%%

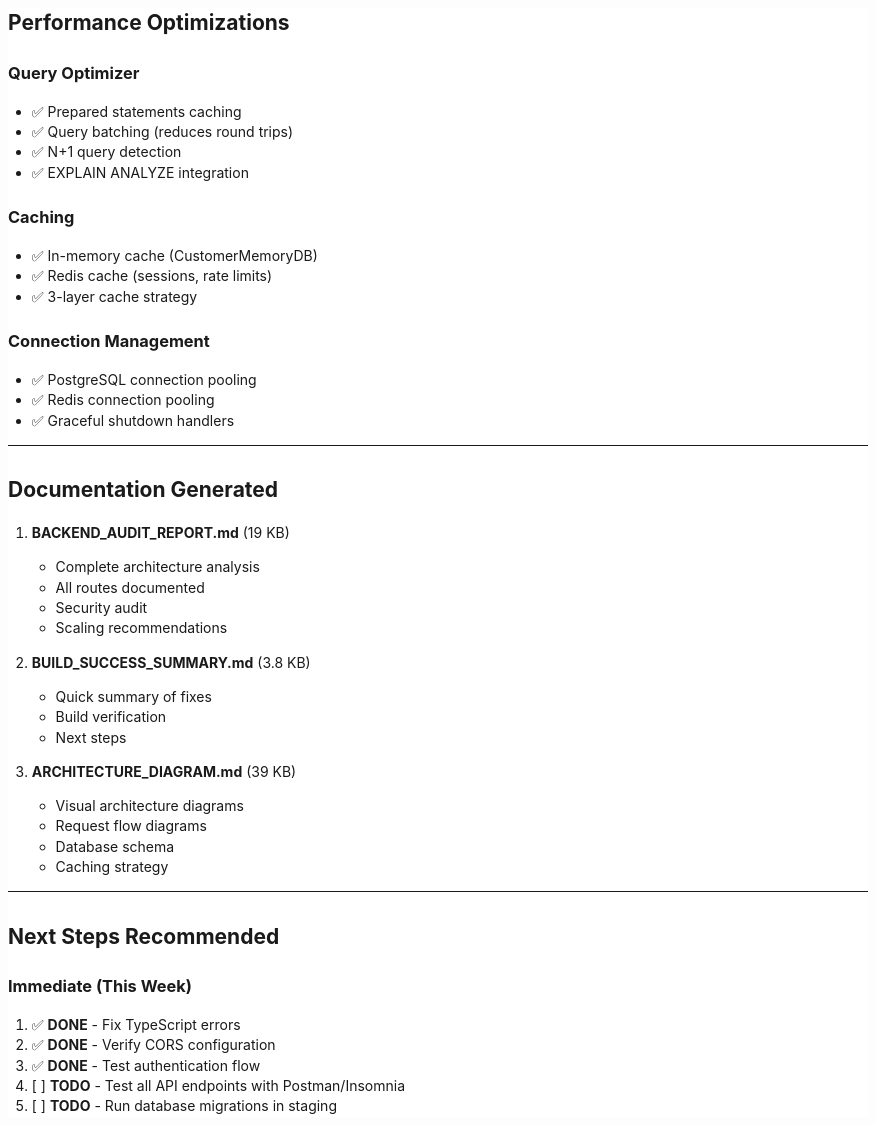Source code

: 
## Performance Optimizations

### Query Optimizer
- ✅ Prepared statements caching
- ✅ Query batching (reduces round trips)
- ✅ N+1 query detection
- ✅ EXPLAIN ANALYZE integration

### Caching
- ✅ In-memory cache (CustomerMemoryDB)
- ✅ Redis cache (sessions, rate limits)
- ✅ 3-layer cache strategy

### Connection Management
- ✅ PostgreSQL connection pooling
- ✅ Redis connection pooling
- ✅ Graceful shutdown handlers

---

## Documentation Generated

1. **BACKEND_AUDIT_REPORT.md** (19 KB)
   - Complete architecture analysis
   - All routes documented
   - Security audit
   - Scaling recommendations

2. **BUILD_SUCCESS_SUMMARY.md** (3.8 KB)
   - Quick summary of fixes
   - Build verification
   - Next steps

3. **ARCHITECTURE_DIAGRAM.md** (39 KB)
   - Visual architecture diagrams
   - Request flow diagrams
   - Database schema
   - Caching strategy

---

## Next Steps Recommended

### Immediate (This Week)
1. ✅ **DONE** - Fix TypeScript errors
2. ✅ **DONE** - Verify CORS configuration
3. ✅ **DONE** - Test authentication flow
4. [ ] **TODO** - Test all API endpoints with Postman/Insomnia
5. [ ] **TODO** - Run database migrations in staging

%%

Instruction
Could you switch "connection pooling" to "pooled connections" throughout the records and give them again, with everything else unchanged and the pictures left out?

Result below
Source code

: 
## Performance Optimizations

### Query Optimizer
- ✅ Prepared statements caching
- ✅ Query batching (reduces round trips)
- ✅ N+1 query detection
- ✅ EXPLAIN ANALYZE integration

### Caching
- ✅ In-memory cache (CustomerMemoryDB)
- ✅ Redis cache (sessions, rate limits)
- ✅ 3-layer cache strategy

### Connection Management
- ✅ PostgreSQL pooled connections
- ✅ Redis pooled connections
- ✅ Graceful shutdown handlers

---

## Documentation Generated

1. **BACKEND_AUDIT_REPORT.md** (19 KB)
   - Complete architecture analysis
   - All routes documented
   - Security audit
   - Scaling recommendations

2. **BUILD_SUCCESS_SUMMARY.md** (3.8 KB)
   - Quick summary of fixes
   - Build verification
   - Next steps

3. **ARCHITECTURE_DIAGRAM.md** (39 KB)
   - Visual architecture diagrams
   - Request flow diagrams
   - Database schema
   - Caching strategy

---

## Next Steps Recommended

### Immediate (This Week)
1. ✅ **DONE** - Fix TypeScript errors
2. ✅ **DONE** - Verify CORS configuration
3. ✅ **DONE** - Test authentication flow
4. [ ] **TODO** - Test all API endpoints with Postman/Insomnia
5. [ ] **TODO** - Run database migrations in staging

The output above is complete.